Terremoto, animali uccisi sotto le stalle crollate. Coldiretti: «Colpa dei ritardi»

L'attesa delle stalle mobili, i ritardi e il gelo. Così due aziende hanno continuato a usare le strutture inagibili che stamattina sono crollate

Una mucca ferita dopo il crollo

Le domande per avere le stalle mobili ferme da 5 mesi. La neve e la necessità di riparare gli animali dei propri allevamenti nelle strutture dichiarate inagibili. E questa mattina, dopo le scosse di terremoto, i crolli. Animali rimasti uccisi dalla macerie e dalla burocrazia. La denuncia di Coldiretti parla di due aziende di Gualdo (Macerata). Di 90 capi tra morti e feriti. All'azienda agricola Castello è crollata la stalla lasciando sotto le macerie circa 70 mucche. Si sta lavorando per estrarre quelle vive. Altro incidente all’azienda Lai dove il peso della neve ha fatto crollare la struttura temporanea dove gli animali erano stati sistemati per ripararli dalla bufera di ghiaccio, uccidendo 20 tra pecore e agnelli. Nella quasi certezza di veder morire le proprie bestie nel gelo, gli allevatori hanno scelto di ripararli in strutture di fortuna. Meno prevedibile, il terremoto è tornato a colpire.

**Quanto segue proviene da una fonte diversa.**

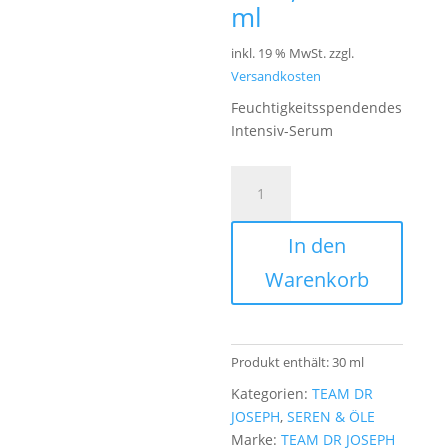
ml
inkl. 19 % MwSt.
zzgl.
Versandkosten
Feuchtigkeitsspendendes
Intensiv-Serum
TEAM
DR
JOSEPH
In den
-
Ultra
Warenkorb
Hydration
Serum
Menge
Produkt enthält: 30
ml
Kategorien:
TEAM DR
JOSEPH
,
SEREN & ÖLE
Marke:
TEAM DR JOSEPH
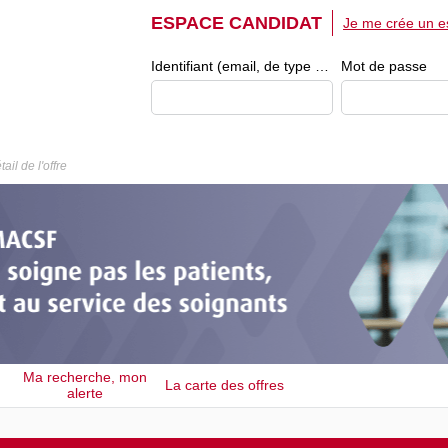
ESPACE CANDIDAT
Je me crée un e
Identifiant (email, de type exemple@exemple.fr)
Mot de passe
tail de l'offre
Ma recherche, mon
La carte des offres
alerte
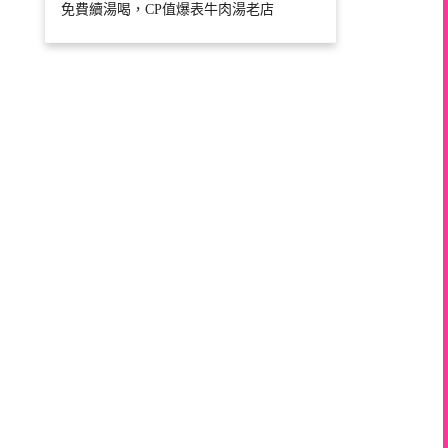
免費續湯喝，CP值爆表牛肉湯老店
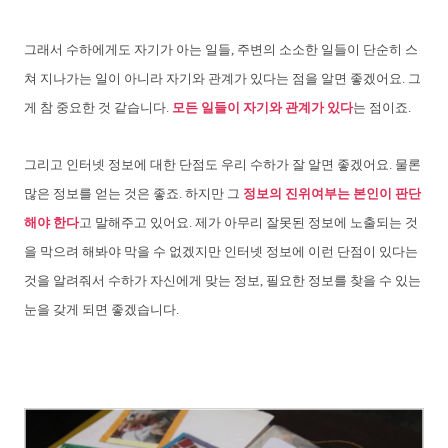
그래서 수하에게도 자기가 아는 일들, 주변의 소소한 일들이 단순히 스
쳐 지나가는 일이 아니라 자기와 관계가 있다는 점을 알면 좋겠어요. 그
게 참 중요한 것 같습니다.
모든 일들이 자기와 관계가 있다
는 점이죠.
그리고 인터넷 정보에 대한 단점도 우리 수하가 잘 알면 좋겠어요. 물론
많은 정보를 얻는 것은 좋죠. 하지만 그
정보의 진위여부는 본인이 판단
해야 한다
고 말해주고 있어요. 제가 아무리 잘못된 정보에 노출되는 것
을 막으려 해봐야 막을 수 없겠지만 인터넷 정보에 이런 단점이 있다는
것을 알려줘서 수하가 자신에게 맞는 정보, 필요한 정보를 찾을 수 있는
눈을 갖게 되면 좋겠습니다.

«Ora chi ha sbagliato deve pagare poiché non è accettabile che si sia arrivati ad oggi con appena due stalle mobili completate rispetto a quelle necessarie per un terremoto che ha colpito cinque mesi fa – accusano il presidente di Coldiretti Marche, Tommaso Di Sante, e il direttore Enzo Bottos –. Ma le esperienze del passato testimoniano che ci sarebbe stato tutto il tempo per evitare di lasciare in balìa del freddo e del gelo anche gli allevatori danneggiati dal sisma di ottobre. E anche la famosa ordinanza 5 che permetterebbe alle aziende di ordinare da sole le strutture è oggi inapplicabile a causa della mancanza di indicazioni dalla Regione su costi, materiali e caratteristiche tecniche. Un problema chiaro a tutti tranne che a quegli esponenti dell’ente che qualche giorno fa si rammaricavano di non avervi fatto ricorso prima. Ora ci muoveremo assieme agli allevatori per individuare le responsabilità e agire di conseguenza».